Каким бы нелепым это ни казалось, я представлял себе, что Кузнец может выглядывать из одного из этих окон. Амайя никогда не рассказывала мне ни об этом писателе, ни о его самиздатовской книге, но ее последней просьбой стало «найти Кузнеца» – причем найти его в стране с населением сто двадцать семь миллионов!
Выходные данные на титульном листе отсутствовали; соответственно, я не мог даже узнать, когда ее опубликовал человек, которому оставался год жизни. Может, закончив свой опус, он перебрался в Японию? Приехал сюда умирать, никому не известный, чтобы близкие никогда не смогли найти его тело? Наверное, в какой-то момент он уничтожил свои документы. Это был лишь один из вариантов развития событий.
Я мог понять, чем эта история поразила Амайю, вынужденную остаться и вести борьбу с болезнью то в больнице, то дома. Борьбу, которую она проиграла.
Вновь накатила тоска, но тут мое внимание привлек пассажир с европейскими чертами лица; мы ехали с ним в одном вагоне, заполненном в основном японцами. Он был худым и долговязым, из высокого воротника свитера торчала голова с ежиком темно-русых волос. Угловатое лицо показалось мне знакомым, но я никак не мог вспомнить, где его видел.
В течение нескольких минут мое внимание перескакивало с безграничного городского пейзажа на этого типа, который, мельком бросая взгляды в окно, царапал что-то в блокноте – похоже, делал заметки для репортажа.

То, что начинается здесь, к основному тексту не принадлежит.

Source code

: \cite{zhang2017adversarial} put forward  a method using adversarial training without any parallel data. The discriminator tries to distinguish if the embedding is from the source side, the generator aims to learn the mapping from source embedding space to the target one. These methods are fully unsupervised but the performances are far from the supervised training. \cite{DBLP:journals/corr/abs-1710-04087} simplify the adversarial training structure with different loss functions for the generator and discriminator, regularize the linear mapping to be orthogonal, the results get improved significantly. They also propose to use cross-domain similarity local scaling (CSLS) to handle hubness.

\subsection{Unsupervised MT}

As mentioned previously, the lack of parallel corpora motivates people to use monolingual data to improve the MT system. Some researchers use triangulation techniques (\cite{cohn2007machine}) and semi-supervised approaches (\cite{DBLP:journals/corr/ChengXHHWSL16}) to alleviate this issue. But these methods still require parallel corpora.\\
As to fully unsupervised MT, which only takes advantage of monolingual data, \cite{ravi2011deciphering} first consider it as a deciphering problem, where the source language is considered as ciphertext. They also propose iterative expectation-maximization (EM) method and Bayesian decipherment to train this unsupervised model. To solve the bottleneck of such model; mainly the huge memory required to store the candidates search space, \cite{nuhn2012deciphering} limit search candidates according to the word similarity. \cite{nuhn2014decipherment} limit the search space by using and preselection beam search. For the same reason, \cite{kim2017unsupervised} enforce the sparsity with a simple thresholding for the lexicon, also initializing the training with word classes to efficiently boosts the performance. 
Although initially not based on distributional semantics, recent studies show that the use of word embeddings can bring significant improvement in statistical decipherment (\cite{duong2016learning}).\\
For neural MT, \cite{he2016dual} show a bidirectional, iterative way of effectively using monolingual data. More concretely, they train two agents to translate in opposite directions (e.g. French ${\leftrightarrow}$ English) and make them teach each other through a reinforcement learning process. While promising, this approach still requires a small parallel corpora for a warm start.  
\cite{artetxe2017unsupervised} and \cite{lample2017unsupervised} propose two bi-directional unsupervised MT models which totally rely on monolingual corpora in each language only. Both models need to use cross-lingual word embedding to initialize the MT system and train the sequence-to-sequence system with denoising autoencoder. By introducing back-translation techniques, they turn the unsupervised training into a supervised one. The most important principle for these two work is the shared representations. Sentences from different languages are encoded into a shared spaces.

В какой-то миг в голове у меня щелкнуло. Дабы проверить свою догадку, я убрал книжку о Кузнеце в сумку и достал «Гика в Японии». Одного взгляда на обложку хватило, чтобы убедиться: европейского вида попутчик был ее автором.
Эктор Гарсиа отвел глаза от окна, будто красный цвет переплета, расчерченного на квадраты с фотографиями, привлек его внимание. Заметив, что я смотрю на него, он поднял большой палец, словно говоря: «Да, это я».
Никогда в жизни я не был ничьим фанатом, но тут вдруг почувствовал непреодолимое желание попросить у него автограф. Раз уж судьбе было угодно свести нас в одном вагоне, несмотря на бесчисленное количество других вариантов, нельзя было упустить свой шанс.
Усевшись перед ним, я протянул книгу. Казалось, он вовсе не был раздосадован, что его уединение нарушили. Пока он ставил подпись, мне пришла в голову мысль, что его несколько скованная поза и сдержанная мимика типичны более для японца, нежели для уроженца Средиземноморья.
Мне представилось, будто он возвращался на этом поезде из поездки к своим близким.
Эктор Гарсиа не поинтересовался, откуда и куда я еду, так что правила вежливости требовали от меня встать и вернуться на место, но я не удержался от вопроса:
– Ты пишешь в блокноте следующую книгу?
С подобием улыбки он серьезно ответил:
– Не знаю, получится ли из этого книга… пока я только записываю разные штуки.
«Штуки… – повторил я про себя. – Это как ничего не сказать. И Кузнец записывает штуки. Вопрос в том, какого рода штуки».
Словно прочитав мои мысли, он вдруг добавил:
– Всякие вещи, которые я узнал после тридцати… Когда мне исполнилось тридцать, я записал тридцать уроков, усвоенных мной за эти годы. Это было давно, а теперь я фиксирую то, чему научился за последнее время. И намереваюсь делать так каждый год, – заключил он.